Have written a parser for Sophos Web Security Appliance as its not yet supported by HP ArcSight readymade connectors.
Posting here so that it can be used/improvised by the Dev community.
Check the following thread for sample raw log:
I have been asked why I have not further tokenized after file size. My understanding: Sophos should check the sanity of the URL length before placing it in the logs.
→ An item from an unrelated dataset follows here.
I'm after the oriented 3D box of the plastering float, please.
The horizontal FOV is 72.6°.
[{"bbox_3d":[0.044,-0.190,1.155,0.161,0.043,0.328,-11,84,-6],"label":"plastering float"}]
For example, ArcSight agent discards below log sent by Sophos as it does not conform to the RFC recommended syslog size due to the ref parameter being big enough to escape the scrutiny:
h=10.0.0.1: u="-" s=200 X=+ t=1435163347 T=10422 Ts=0 act=1 cat="0x2200000002" rsn=- threat="-" type="text/plain" ctype="text/html" sav-ev=n/a sav-dv=n/a uri-dv=- cache=- in=13423 out=770 meth=POST ref="hxxp://xym1.ib.adnxs.com/if?e=wqT_3QLDKMg6FAAAAgDWAAUIzrWrrAUQtYbip7bA64QDGImumuiY-KGeGSABKi0JAAAAAAAA8D8RMzMBAgjrPxkFEQwA8D8hARAQMzPrPykREqgw0ZazAjiPCEDACEhSULXkhA5YucMnYABopuwDcAB45y-AAQGKAQNVU0SSBQb0JAGYAawCoAH6AagBALABALgBAsABBcgBAtABANgBAOABAPABAKoCCGczZ2d3cm4xygLQBGh0dHA6Ly91c2VmYi5hZHNydnIub3JnL2JpZC9mZWVkYmFjay9
Agent throws below warnings for such logs:
-> did not match the common regular expression
-> Received an unexpected event from parser
Based on sampling, I have stuck to tokenization only till file size to capture maximum logs matching the regex. As of now, for my environment I don't see any significance for other parameters in flexstring1 except target IP which I could not tokenise due to aforementioned problem. I have better left it to agent to fill the target IP on its own by doing a reverse lookup of dom. If needed, I may sort the help of sub-messages to further tokenize logs without getting discarded due to no regex match.